Items from a dataset:
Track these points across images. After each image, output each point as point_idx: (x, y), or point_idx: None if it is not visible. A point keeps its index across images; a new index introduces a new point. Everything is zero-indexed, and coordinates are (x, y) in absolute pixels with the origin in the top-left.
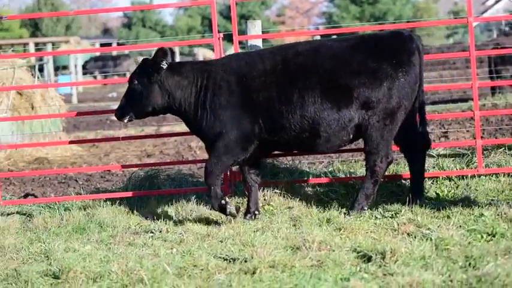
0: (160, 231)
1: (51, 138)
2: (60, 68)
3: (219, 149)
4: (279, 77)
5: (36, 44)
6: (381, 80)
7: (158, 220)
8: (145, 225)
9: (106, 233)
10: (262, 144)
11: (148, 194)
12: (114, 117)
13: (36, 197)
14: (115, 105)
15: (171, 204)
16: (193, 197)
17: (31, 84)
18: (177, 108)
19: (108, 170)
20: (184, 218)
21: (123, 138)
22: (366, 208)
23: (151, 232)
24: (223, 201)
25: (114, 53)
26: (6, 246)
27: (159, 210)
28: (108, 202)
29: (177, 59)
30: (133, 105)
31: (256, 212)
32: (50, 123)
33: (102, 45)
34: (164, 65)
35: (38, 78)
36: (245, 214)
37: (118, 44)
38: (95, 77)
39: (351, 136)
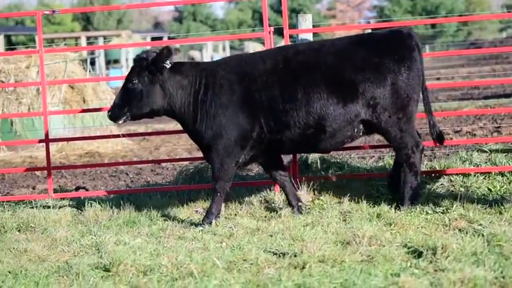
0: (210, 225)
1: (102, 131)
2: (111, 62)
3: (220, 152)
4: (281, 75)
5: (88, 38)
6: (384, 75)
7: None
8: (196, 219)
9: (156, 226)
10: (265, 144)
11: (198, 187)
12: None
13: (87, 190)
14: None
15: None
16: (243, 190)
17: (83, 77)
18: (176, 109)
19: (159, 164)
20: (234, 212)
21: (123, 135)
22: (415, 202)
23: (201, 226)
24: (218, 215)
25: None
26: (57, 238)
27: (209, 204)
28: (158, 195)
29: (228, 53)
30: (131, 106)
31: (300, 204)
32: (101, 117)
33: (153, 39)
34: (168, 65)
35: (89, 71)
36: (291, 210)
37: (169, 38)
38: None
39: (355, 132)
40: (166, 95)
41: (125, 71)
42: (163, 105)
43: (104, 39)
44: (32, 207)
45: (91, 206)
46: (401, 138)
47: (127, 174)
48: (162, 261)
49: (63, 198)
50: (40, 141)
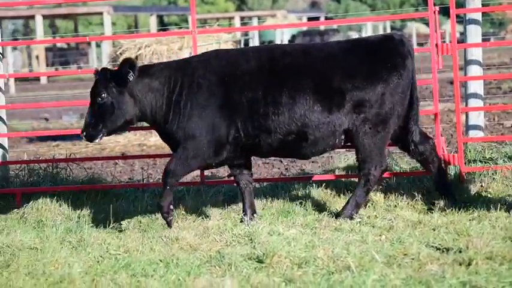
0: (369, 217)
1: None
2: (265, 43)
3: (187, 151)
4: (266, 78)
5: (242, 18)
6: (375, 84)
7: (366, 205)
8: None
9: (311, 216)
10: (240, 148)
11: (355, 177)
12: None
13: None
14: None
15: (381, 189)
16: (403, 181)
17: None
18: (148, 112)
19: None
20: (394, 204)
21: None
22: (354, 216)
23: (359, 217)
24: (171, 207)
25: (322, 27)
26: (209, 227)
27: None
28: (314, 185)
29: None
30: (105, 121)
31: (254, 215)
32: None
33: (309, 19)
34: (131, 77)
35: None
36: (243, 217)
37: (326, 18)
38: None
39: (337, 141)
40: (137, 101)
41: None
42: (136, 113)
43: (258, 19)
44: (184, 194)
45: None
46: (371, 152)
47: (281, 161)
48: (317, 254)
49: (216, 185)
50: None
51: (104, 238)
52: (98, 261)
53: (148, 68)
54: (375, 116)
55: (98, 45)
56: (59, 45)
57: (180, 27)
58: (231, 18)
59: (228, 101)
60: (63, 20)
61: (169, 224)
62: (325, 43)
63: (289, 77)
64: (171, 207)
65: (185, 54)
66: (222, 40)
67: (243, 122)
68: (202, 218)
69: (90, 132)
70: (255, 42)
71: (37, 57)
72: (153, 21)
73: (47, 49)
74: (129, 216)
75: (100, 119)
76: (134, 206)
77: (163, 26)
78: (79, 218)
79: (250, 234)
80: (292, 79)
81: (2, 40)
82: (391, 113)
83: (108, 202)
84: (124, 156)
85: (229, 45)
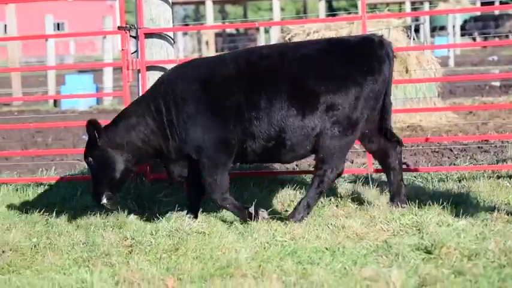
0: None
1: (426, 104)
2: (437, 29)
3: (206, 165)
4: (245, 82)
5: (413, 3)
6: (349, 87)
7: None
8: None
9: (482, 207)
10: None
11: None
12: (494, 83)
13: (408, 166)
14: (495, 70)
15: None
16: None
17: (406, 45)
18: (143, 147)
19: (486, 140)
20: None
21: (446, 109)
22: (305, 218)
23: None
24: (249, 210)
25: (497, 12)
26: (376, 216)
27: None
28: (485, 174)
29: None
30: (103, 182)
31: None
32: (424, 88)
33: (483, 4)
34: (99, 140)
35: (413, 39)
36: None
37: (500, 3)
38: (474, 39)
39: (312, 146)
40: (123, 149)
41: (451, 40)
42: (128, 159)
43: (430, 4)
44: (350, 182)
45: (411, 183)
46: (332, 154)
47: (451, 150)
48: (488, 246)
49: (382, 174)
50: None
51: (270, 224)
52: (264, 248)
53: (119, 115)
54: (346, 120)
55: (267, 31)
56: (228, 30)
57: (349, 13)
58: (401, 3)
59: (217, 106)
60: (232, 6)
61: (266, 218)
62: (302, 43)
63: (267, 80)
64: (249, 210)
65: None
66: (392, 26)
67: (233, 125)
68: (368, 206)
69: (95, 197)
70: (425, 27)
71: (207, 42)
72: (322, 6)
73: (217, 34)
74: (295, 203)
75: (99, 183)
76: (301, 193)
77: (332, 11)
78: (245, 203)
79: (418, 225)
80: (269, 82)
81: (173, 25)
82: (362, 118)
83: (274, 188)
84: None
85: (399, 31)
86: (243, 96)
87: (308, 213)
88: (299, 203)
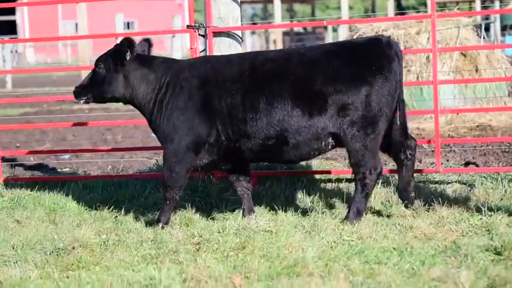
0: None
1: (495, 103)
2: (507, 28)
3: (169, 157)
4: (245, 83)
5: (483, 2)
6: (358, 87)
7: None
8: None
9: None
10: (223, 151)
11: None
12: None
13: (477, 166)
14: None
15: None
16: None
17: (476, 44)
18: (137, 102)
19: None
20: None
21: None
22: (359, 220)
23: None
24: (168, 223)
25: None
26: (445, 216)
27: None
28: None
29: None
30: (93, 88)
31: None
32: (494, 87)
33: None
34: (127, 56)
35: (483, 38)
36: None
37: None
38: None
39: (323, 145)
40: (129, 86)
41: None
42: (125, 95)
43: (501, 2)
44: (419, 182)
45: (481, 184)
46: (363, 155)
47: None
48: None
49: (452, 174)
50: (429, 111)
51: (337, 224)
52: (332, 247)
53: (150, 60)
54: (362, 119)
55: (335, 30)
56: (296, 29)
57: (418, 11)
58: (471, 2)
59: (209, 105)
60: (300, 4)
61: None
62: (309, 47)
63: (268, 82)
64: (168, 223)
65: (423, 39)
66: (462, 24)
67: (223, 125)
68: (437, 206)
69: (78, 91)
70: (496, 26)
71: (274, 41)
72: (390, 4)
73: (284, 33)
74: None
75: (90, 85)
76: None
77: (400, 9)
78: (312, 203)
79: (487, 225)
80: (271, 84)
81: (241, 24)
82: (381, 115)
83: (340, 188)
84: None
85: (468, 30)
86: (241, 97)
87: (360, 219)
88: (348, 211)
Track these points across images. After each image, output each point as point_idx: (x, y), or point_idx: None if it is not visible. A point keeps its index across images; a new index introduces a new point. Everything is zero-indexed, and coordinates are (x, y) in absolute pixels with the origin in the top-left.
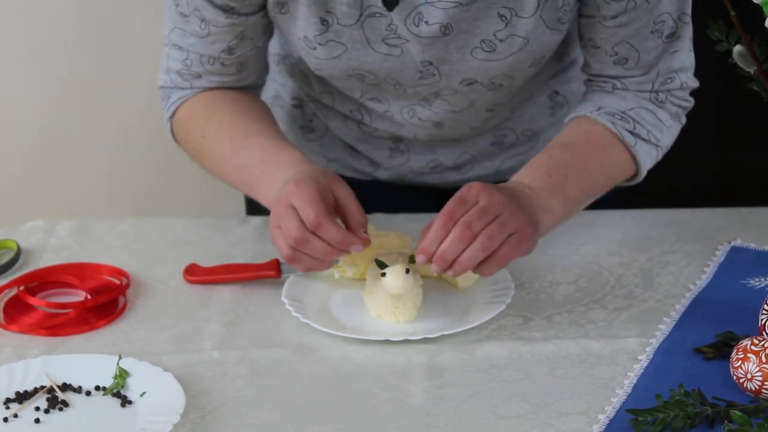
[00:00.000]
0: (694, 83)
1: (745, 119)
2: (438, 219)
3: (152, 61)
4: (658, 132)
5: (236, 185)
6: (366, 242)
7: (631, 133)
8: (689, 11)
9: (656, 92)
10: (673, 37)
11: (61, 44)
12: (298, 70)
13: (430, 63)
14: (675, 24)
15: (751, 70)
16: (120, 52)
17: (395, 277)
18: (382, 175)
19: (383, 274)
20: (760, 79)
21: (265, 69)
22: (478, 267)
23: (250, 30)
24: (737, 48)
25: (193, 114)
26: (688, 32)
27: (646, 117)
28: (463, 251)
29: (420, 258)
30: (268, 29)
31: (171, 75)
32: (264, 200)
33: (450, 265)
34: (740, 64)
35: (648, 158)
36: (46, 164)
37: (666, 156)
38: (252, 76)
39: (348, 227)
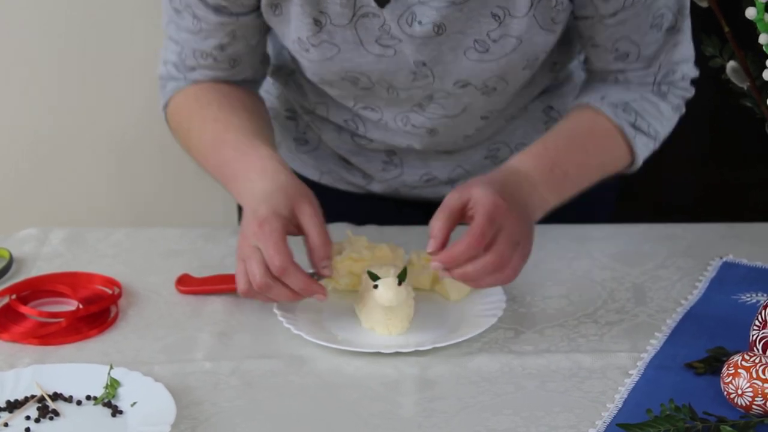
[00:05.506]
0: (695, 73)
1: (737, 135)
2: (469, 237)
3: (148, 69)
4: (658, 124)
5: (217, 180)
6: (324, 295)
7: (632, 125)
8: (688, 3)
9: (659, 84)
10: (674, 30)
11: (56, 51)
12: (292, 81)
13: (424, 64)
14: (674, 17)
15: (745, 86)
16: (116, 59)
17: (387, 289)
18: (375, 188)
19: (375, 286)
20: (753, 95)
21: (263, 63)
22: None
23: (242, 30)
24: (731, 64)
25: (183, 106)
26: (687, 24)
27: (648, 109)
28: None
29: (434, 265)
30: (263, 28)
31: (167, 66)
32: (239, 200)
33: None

▸ **Task to complete**: Exclude the pictures and write out exactly the lines from the one holding "35: (648, 158)" through the end of the entries, inclusive, and only those.

▸ **Solution to this task**:
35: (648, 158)
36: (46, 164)
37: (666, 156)
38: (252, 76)
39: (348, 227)
[00:05.506]
0: (695, 73)
1: (737, 135)
2: (469, 237)
3: (148, 69)
4: (658, 124)
5: (217, 180)
6: (324, 295)
7: (632, 125)
8: (688, 3)
9: (659, 84)
10: (674, 30)
11: (56, 51)
12: (292, 81)
13: (424, 64)
14: (674, 17)
15: (745, 86)
16: (116, 59)
17: (387, 289)
18: (375, 188)
19: (375, 286)
20: (753, 95)
21: (263, 63)
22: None
23: (242, 30)
24: (731, 64)
25: (183, 106)
26: (687, 24)
27: (648, 109)
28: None
29: (434, 265)
30: (263, 28)
31: (167, 66)
32: (239, 200)
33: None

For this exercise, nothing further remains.